Движение продолжалось долго. Фонарь, зажатый в руке, светил вертикально вверх, и луч света отражался от полированного потолка. Говард механически жевал бисквит, не различая вкуса и, в общем-то, не отдавая себе отчета, что у него во рту.
Звуки пробуждающейся машины были похожи на болтовню, но этот язык он не понимал. Он слышал напряженное потрескивание движущихся деталей, которые протестовали, соприкасаясь друг с другом. Потом донеслось бормочущее журчание струи масла, и успокоившиеся детали заработали бесшумно. Не до конца проснувшиеся моторы ворчали. Они нерешительно постукивали, покашливали. Затем принялись напевать с приятным для слуха оживлением. И непрестанно, поверх остальных звуков, слышалось дребезжание контуров, которые перенастраивались, принимали новые распоряжения, приспосабливались.
Но что все это значило? Говард, лежавший с закрытыми глазами на движущемся полу, до сих пор не знал. Единственной точкой соприкосновения с реальностью был кусочек бисквита, который он жевал и который не замедлил исчезнуть, уступив место кошмару.
Он видел скелеты, в строгом порядке марширующие по планете, миллиарды скелетов, стройными рядами пересекающие заброшенные города, плоские черные поля и поднимающиеся в космическое пространство. Один за другим они проходили мимо мертвого пилота с маленького корабля, и труп смотрел на них с завистью. «Позвольте мне присоединиться к вам, — умолял он, но скелеты лишь с жалостью качали головами, потому что пилот все еще нес на себе бремя плоти. — Когда же плоть отвалится, когда он освободится от своей ноши? — вопрошал труп, но скелеты только качали черепами. — Когда? Когда машина будет готова, когда станет известна ее функция?

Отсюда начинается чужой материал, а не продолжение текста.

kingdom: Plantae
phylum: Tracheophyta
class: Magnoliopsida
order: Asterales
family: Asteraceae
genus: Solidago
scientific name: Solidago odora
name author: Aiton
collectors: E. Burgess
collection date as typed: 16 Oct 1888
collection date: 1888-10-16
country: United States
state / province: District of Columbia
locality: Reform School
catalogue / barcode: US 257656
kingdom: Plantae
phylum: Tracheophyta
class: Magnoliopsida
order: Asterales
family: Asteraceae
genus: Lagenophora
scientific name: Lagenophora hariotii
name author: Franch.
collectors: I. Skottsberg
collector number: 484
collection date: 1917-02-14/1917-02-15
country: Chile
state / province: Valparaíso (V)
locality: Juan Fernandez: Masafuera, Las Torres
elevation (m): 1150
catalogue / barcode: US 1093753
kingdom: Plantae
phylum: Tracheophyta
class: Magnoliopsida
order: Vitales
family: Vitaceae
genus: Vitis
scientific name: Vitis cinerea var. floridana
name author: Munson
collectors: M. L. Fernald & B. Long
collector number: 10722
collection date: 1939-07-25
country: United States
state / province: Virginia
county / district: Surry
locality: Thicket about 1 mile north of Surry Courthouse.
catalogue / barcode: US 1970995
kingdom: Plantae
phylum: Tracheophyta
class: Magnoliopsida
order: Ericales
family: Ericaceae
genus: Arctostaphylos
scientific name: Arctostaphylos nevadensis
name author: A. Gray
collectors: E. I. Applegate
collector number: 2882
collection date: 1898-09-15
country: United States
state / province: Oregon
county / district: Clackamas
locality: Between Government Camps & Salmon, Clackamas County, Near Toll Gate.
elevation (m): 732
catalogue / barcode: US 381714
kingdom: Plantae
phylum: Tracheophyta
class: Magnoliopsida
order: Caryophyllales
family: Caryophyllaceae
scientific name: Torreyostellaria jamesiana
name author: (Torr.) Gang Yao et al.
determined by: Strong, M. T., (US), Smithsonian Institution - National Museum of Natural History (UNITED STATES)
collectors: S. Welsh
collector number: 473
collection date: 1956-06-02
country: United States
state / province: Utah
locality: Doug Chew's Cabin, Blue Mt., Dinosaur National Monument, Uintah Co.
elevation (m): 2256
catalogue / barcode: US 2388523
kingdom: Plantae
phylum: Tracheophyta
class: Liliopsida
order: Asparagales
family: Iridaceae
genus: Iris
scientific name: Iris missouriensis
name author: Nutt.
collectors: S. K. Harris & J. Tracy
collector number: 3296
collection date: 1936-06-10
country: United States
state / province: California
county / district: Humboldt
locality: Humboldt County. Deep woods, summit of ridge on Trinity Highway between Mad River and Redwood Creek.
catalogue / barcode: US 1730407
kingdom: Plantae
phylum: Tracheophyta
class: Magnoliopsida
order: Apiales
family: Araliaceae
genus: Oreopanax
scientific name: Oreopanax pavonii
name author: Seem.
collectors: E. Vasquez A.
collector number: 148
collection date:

Когда, наконец, миллиарды скелетов получат искупление, а труп будет освобожден от плоти?» — Своими безобразными губами пилот умолял забрать его немедленно. Но скелеты видели в нем лишь плоть, и его плоть не могла покинуть продовольствие, собранное на судне. С печальным видом они продолжали свой путь, а пилот оставался ждать на корабле, ждать, когда его плоть разложится окончательно и отстанет от костей.
— Ага!
Говард проснулся, резко вскинувшись, и огляделся. Ни скелетов, ни трупа. Только переборки станции со всех сторон. Он порылся в карманах, но съестного не обнаружил. Он собрал крошки и положил их на язык.
— Ага!
Значит, он действительно слышал голос.
— Что там случилось? — спросил он.
— Я знаю, — произнес голос с торжествующей интонацией.
— Вы знаете? Что вы знаете?
— Мою цель!
Говард вскочил на ноги, обшарив пространство вокруг себя лучом фонаря. Звук металлического голоса вернулся к нему эхом со всех сторон. Он был охвачен неведомым ужасом. Его вдруг очень сильно напугало то, что машина осознала свою задачу.
— И какова ваша цель? — спросил он тихо.
Вместо ответа брызнул ослепительный свет. Говард зажмурился, отступил назад, чуть было не упав навзничь. Металлическая лента остановилась. Открыв глаза, он обнаружил, что находится посреди ярко освещенного зала. Все переборки были покрыты зеркалами.
Тысячи Говардов смотрели на него неотрывно. Он быстро повернулся, оглядывая зал.
Выхода не было.
Но тысячи Говардов вместе с ним не повернулись. Они стояли неподвижно.
Говард поднял правую руку. Другие Говарды продолжали держать руки по швам.
Это были не зеркала.
Тысячи Говардов двинулись к центру зала. Они ступали неуверенными шагами, их тусклые глаза не отражали никакого сознания. У настоящего Говарда перехватило дыхание. Он швырнул в них фонарем, который с грохотом покатился по полу. В то же мгновение в его голове родилась дельная мысль. В этом и состояла задача машины. Ее конструкторы предвидели угасание рода. Тогда они и построили эту станцию в космосе. Ее цель… создать человеческие существа, чтобы заново заселить планету. Требовался оператор, а настоящий оператор так и не появился. И требовалась матрица…
Однако все эти новые Говарды, по всей видимости, были начисто лишены разума. Они топтались в зале, сбившись в кружок, как бараны, с трудом управляясь со своими конечностями. Едва осознав это, Говард догадался, что сильно ошибся в своем первоначальном предположении.
Потолок разверзся. Сверху спустились гигантские крюки, выскользнули сияющие полированные ножи. Перегородки отошли в стороны, открывая пылающие жерла громадных печей. Все более многочисленные братья Говарда входили в зал, и огромные ножи пронзали их насквозь, а гигантские крюки уволакивали к открытым печам.